▶ DOCUMENT PASSAGE:

Try to avoid it completely:
If the file is sensitive, the best bet is to not have it written to disk in a decrypted format in the first place.
Protecting against crashes: Structured exception handling:
However, you could add structured exception handling to catch any crashes.
__try and __except
What if they pull the plug?:
There is a way to protect against this...
If you are on windows, you can use MoveFileEx and the option MOVEFILE_DELAY_UNTIL_REBOOT with a destination of NULL to delete the file on the next startup. This will protect against accidental computer shutdown with an undeleted file. You can also ensure that you have an exclusively opened handle to this file (specify no sharing rights such as FILE_SHARE_READ and use CreateFile to open it). That way no one will be able to read from it.
Other ways to avoid the problem:
All of these are not excuses for having a decrypted file on disk, but:
You could also consider writing to a file that is larger than MAX_PATH via file syntax of \\?\. This will ensure that the file is not browsable by windows explorer.
You should set the file to have the temporary attribute
You should set the file to have the hidden attribute

In C (and so, I assume, in C++ too), as long as your program doesn't crash, you could register an atexit() handler to do the cleanup. Just avoid using _exit() or _Exit() since those bypass the atexit() handlers.
As others pointed out, though, it is better to avoid having the decrypted data written to disk. And simply using unlink() (or equivalent) is not sufficient; you need to rewrite some other data over the original data. And journalled file systems make that very difficult.

A process cannot protect or watch itself. Your only possibility is to start up a second process as a kind of watchdog, which regularly checks the health of the decrypting other process. If the other process crashes, the watchdog will notice and delete the file itself.
You can do that using hearth-beats (regular polling of the other process to see whether it's still alive), or using interrupts sent from the other process itself, which will trigger a timeout if it has crashed.
You could use sockets to make the connection between the watchdog and your app work, for example.
It's becoming clear that you need some locking mechanism to prevent swapping to the pagefile / swap-partition. On Posix Systems, this can be done by the m(un)lock* family of functions.

There's a problem with deleting the file. It's not really gone.
When you delete files off your hard drive (not counting the recycle bin) the file isn't really gone. Just the pointer to the file is removed.

▶ ENTRIES SUPPLIED:
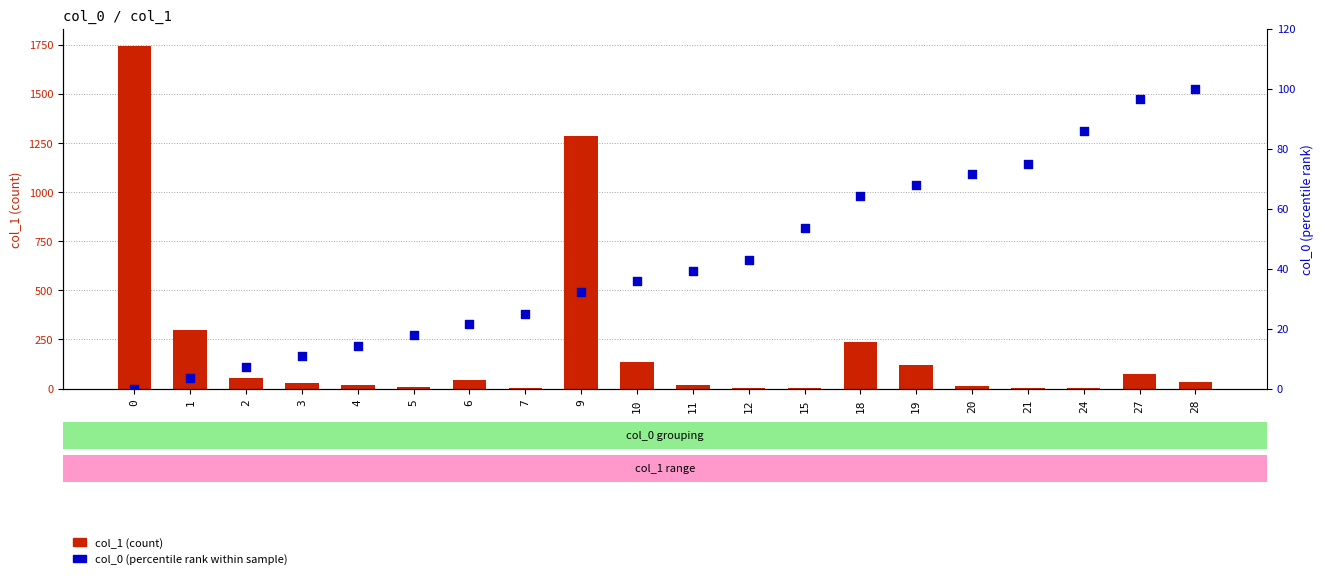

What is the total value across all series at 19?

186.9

==

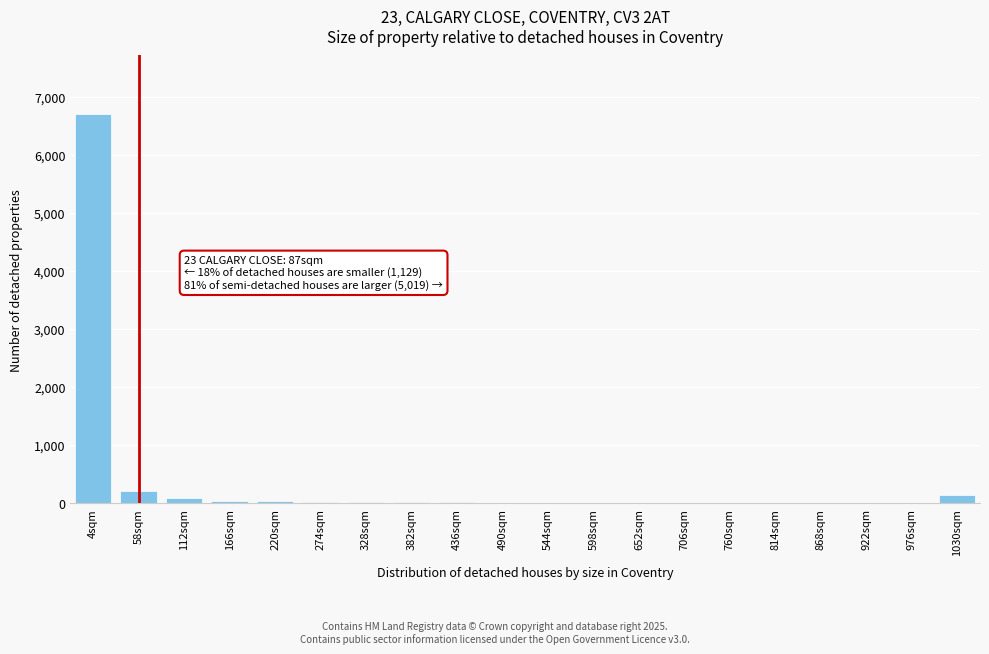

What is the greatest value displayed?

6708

▶ WORK ITEM: Please carry on the thread on cleaning up decrypted files from its last sentence. The records have no connection to the thread on cleaning up decrypted files.

▶ RESPONSE AREA:
Ever see those spy movies where they overwrite the hard drive 6, 8,24 times and that's how they know that it's clean.. Well they do that for a reason.
I'd make every effort to not store the file's decrypted data. Or if you must, make it small amounts of data. Even, disjointed data.
If you must, then they try catch should protect you a bit.. Nothing can protect from the power outage though.
Best of luck.

Check out tmpfile().
It is part of BSD UNIX not sure if it is standard.
But it creates a temporary file and automatically unlinks it so that it will be deleted on close.
Writing to the file system (even temporarily) is insecure.
Do that only if you really have to.
Optionally you could create an in-memory file system.
Never used one myself so no recommendations but a quick google found a few.

In C++ you should use an RAII tactic:
class Clean_Up_File {
std::string filename_;
public Clean_Up_File(std::string filename) { ... } //open/create file
public ~Clean_Up_File() { ... } //delete file
}
int main()
{
Clean_Up_File file_will_be_deleted_on_program_exit("my_file.txt");
}
RAII helps automate a lot of cleanup. You simply create an object on the stack, and have that object do clean up at the end of its lifetime (in the destructor which will be called when the object falls out of scope). ScopeGuard even makes it a little easier.
But, as others have mentioned, this only works in "normal" circumstances. If the user unplugs the computer you can't guarantee that the file will be deleted. And it may be possible to undelete the file (even on UNIX it's possible to "grep the harddrive").
Additionally, as pointed out in the comments, there are some cases where objects don't fall out of scope (for instance, the std::exit(int) function exits the program without leaving the current scope), so RAII doesn't work in those cases. Personally, I never call std::exit(int), and instead I either throw exceptions (which will unwind the stack and call destructors; which I consider an "abnormal exit") or return an error code from main() (which will call destructors and which I also consider an "abnormal exit"). IIRC, sending a SIGKILL also does not call destructors, and SIGKILL can't be caught, so there you're also out of luck.

This is a tricky topic. Generally, you don't want to write decrypted files to disk if you can avoid it. But keeping them in memory doesn't always guarentee that they won't be written to disk as part of a pagefile or otherwise.
I read articles about this a long time ago, and I remember there being some difference between Windows and Linux in that one could guarentee a memory page wouldn't be written to disk and one couldn't; but I don't remember clearly.
If you want to do your due diligence, you can look that topic up and read about it. It all depends on your threat model and what you're willing to protect against. After all, you can use compressed air to chill RAM and pull the encryption key out of that (which was actually on the new Christian Slater spy show, My Own Worst Enemy - which I thought was the best use of cutting edge, accurate, computer security techniques in media yet)

on Linux/Unix, use unlink as soon as you created the file. The file will be removed as soon as you program closes the file descriptor or exits.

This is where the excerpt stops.